The 2020 Budget also confirmed that grants to support the purchase of zero emission vans, taxis and motorbikes would continue to 2022-23 and at the same rate as before. Vans get up to £8,000 subsidy, large vans and trucks £20,000, taxis £7,500, and motorbikes up to £1,500.
The government says that the rates are subject to review, depending on how the market develops, and that the "small reduction to the grant, as well as excluding cars costing £50,000 or more, will allow more drivers to benefit from making the switch for longer."
The Office for Low Emission Vehicles (OLEV) has announced it is continuing the electric vehicle home charge scheme (EVHS) and workplace charging scheme (WCS), but is reducing it from £500 to £350 from 1 April 2020.
The new rate will apply to installations on or after 1st April 2020 for EVHS, and will apply to voucher applications submitted on or after 1st April 2020 for WCS.
The government claims the change in the grant will enable twice as many people to benefit from a grant, from 30,000 to 57,000 for home-charger purchasers.
The government has also extended who can benefit from the EVHS scheme to include larger electric motorbikes, as currently only electric cars and vans are eligible.
It is also doubling the number of sockets allowed under the workplace charging scheme from 20 to 40.
Money for local authorities
OLEV is also re-confirming the continuation of the ‘on street residential chargepoint scheme’ (ORCS) for another year, but is changing the grant rate, from £7,500 to £6,500 for 2020/21 applications.
Local authorities can apply for a grant to cover part of the capital costs of installing chargepoints for residents who lack off-street parking.
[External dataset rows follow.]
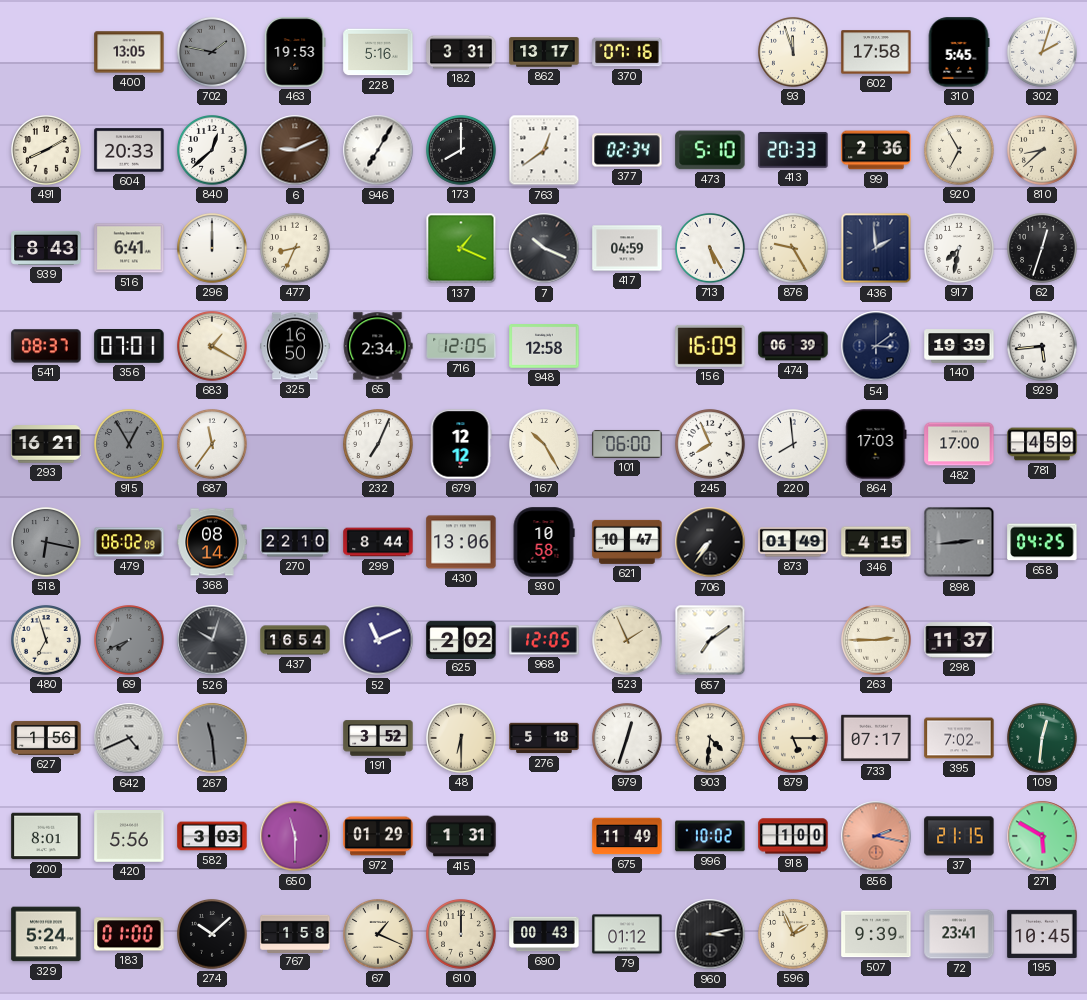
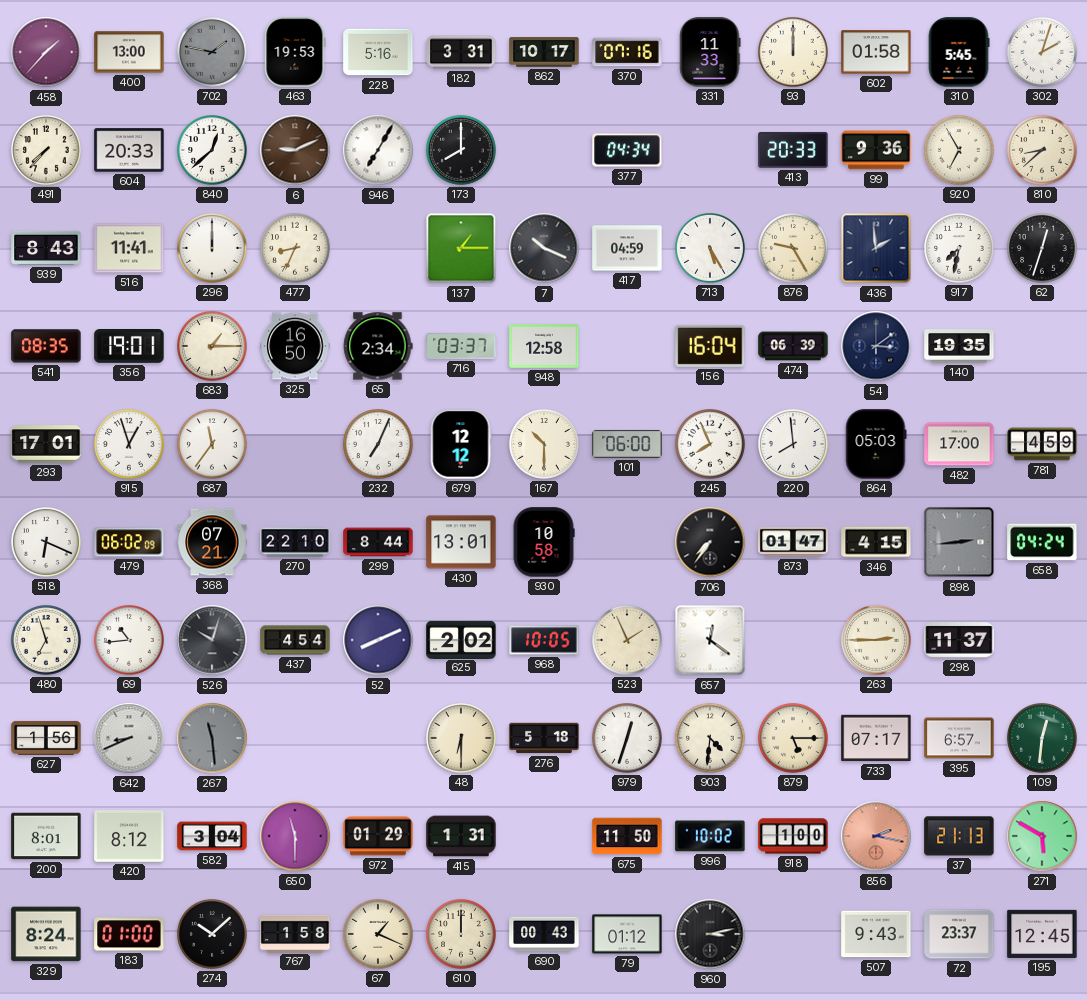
458: none -> 1:37
400: 13:05 -> 13:00
862: 13:17 -> 10:17
331: none -> 11:33
93: 11:57 -> 12:00
602: 17:58 -> 01:58
491: 8:10 -> 7:37
763: 12:39 -> none
377: 02:34 -> 04:34
473: 5:10 -> none
99: 2:36 -> 9:36
516: 6:41 -> 11:41
137: 1:19 -> 1:15
541: 08:37 -> 08:35
356: 07:01 -> 19:01
683: 1:20 -> 1:15
716: 12:05 -> 03:37
156: 16:09 -> 16:04
140: 19:39 -> 19:35
929: 5:44 -> none
293: 16:21 -> 17:01
915: 12:55 -> 12:57
915 dial: grey -> white
167: 10:25 -> 10:30
864: 17:03 -> 05:03
518: 6:17 -> 6:19
518 dial: grey -> white
368: 08:14 -> 07:21
430: 13:06 -> 13:01
621: 10:47 -> none
873: 01:49 -> 01:47
658: 04:25 -> 04:24
69: 7:41 -> 10:44
69 dial: grey -> white
437: 16:54 -> 4:54
52: 11:11 -> 8:11
968: 12:05 -> 10:05
657: 7:09 -> 12:21
642: 4:41 -> 8:41
191: 3:52 -> none
395: 7:02 -> 6:57
420: 5:56 -> 8:12
582: 3:03 -> 3:04
675: 11:49 -> 11:50
37: 21:15 -> 21:13
329: 5:24 -> 8:24
596: 1:56 -> none
507: 9:39 -> 9:43
72: 23:41 -> 23:37
195: 10:45 -> 12:45
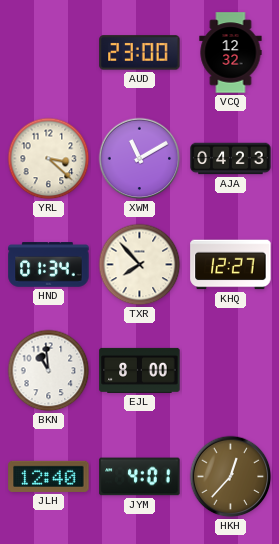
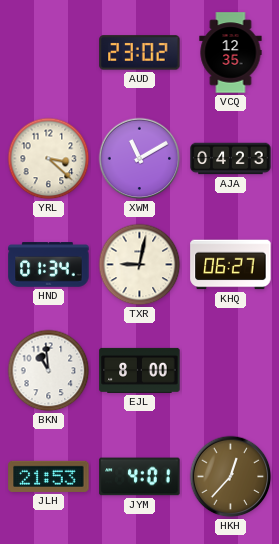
AUD: 23:00 -> 23:02
VCQ: 12:32 -> 12:35
TXR: 7:53 -> 9:02
KHQ: 12:27 -> 06:27
JLH: 12:40 -> 21:53
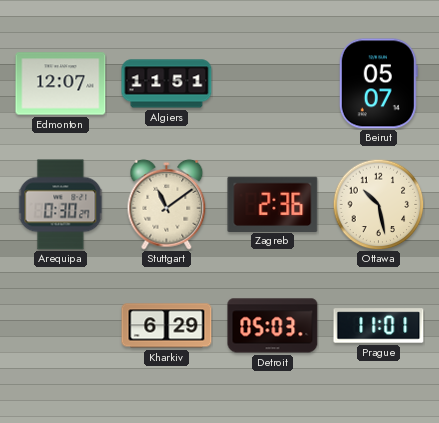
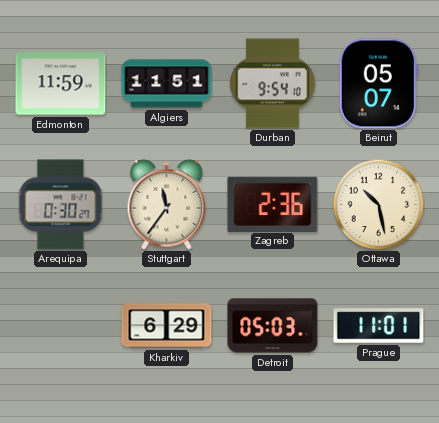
Edmonton: 12:07 -> 11:59
Durban: none -> 9:54
Stuttgart: 11:09 -> 11:36
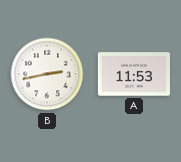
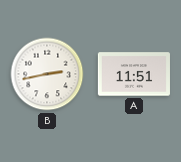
A: 11:53 -> 11:51
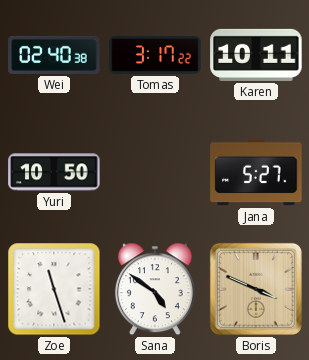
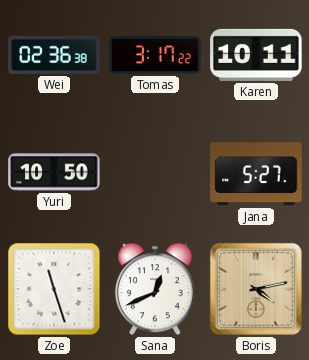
Wei: 02:40 -> 02:36
Sana: 4:51 -> 12:41
Boris: 3:49 -> 4:13
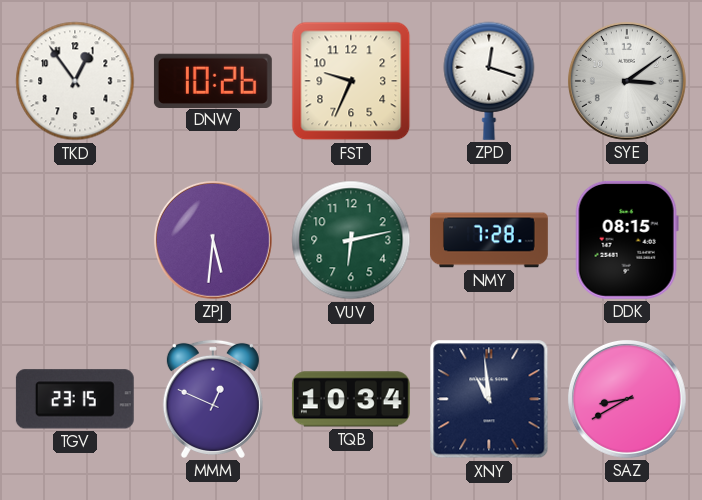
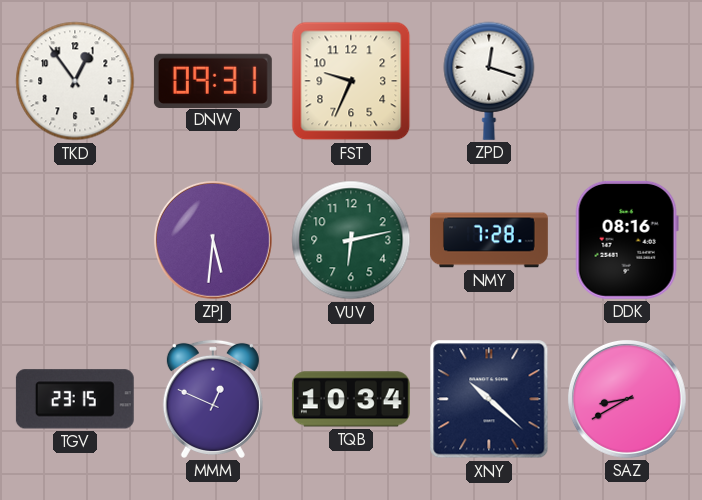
DNW: 10:26 -> 09:31
SYE: 3:09 -> none
DDK: 08:15 -> 08:16
XNY: 10:59 -> 10:22
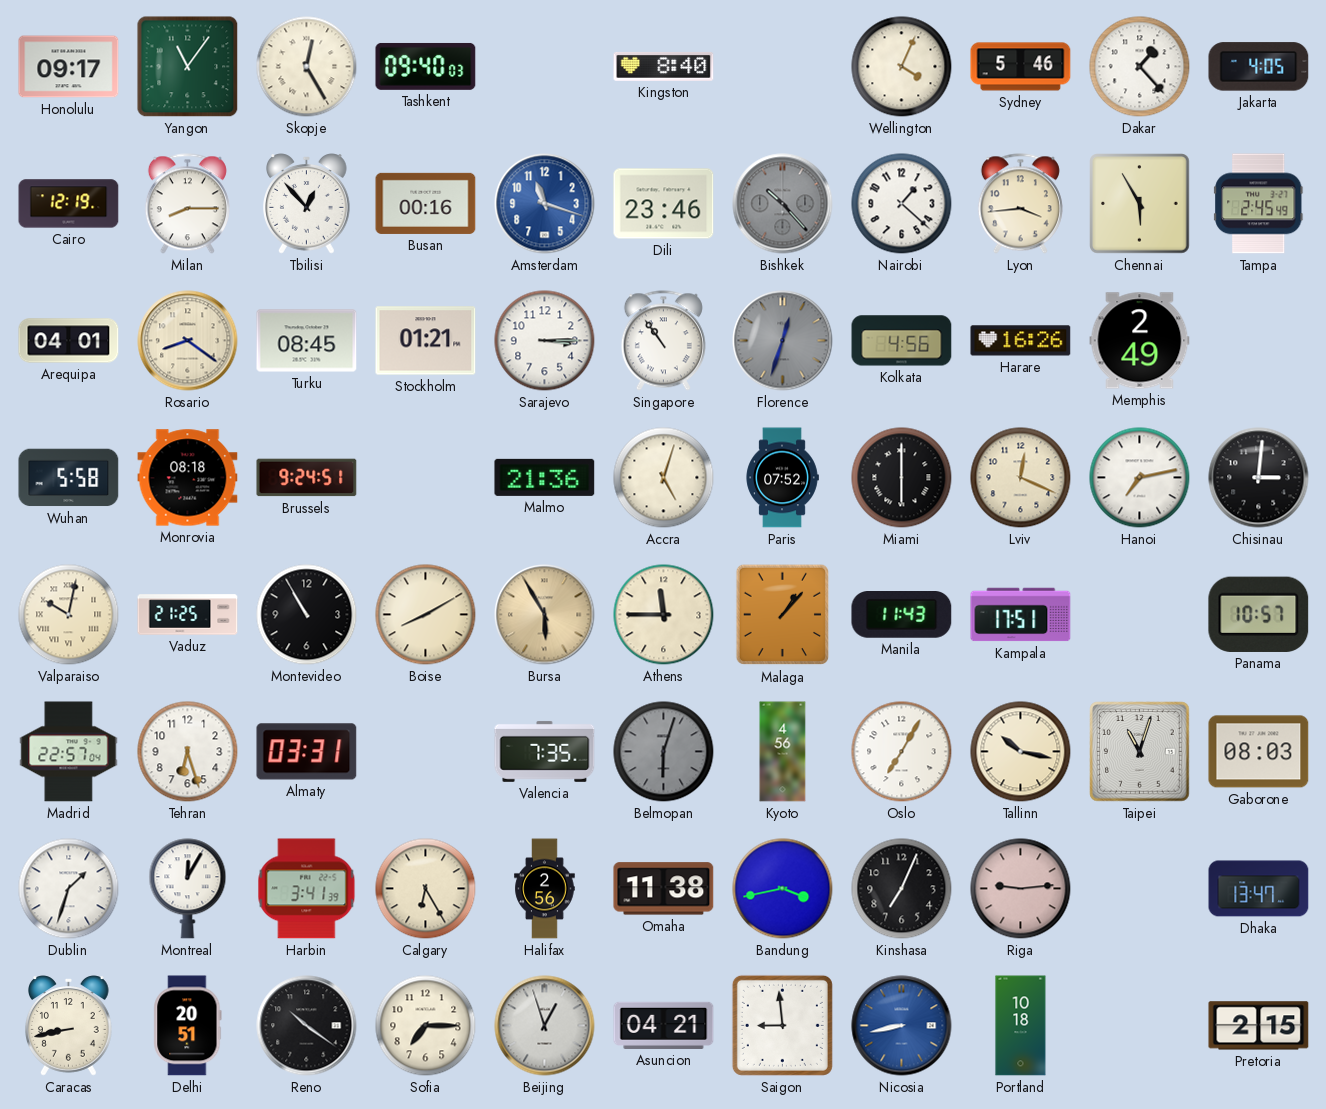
The grant rate will be set at £6,500 per chargepoint. OLEV says it can extend this to £7,500 per chargepoint in certain circumstances and only on occasions where a local authority has demonstrated a need for this level of support.
The government says that by lowering the cap, it is able to support more local authorities overall and contribute to a better spread of chargepoints across the country.
While the scheme will remain broadly first come, first serve, OLEV says it will look to prioritise on basis of need and whether previous funding has been awarded in order to ensure provision is "levelled up" across the country.
Drivers of electric vehicles can enjoy other benefits.
Company car drivers choosing a pure electric vehicle will pay no benefit-in-kind (BIK) tax in 2020/21. They will then pay 1% in 2021-22 before returning to the planned 2% rate in 2022-23.
With the emergence of clean air measures in various cities, drivers of electric vehicles can rest assure that their zero emission electric vehicles will avoid penalties.
In London, zero emission vehicles qualify for the 100 per cent cleaner vehicle discount on the congestion charge and do not have to pay to enter the Ultra Low Emission Zone (ULEV). It is worth noting however that congestion charge exemptions for pure-electric cars is only in place until 24 December 2025.
As the electric vehicle market matures, money to support the uptake of electric vehicles will inevitably reduce. Now is therefore the time to make the most of it.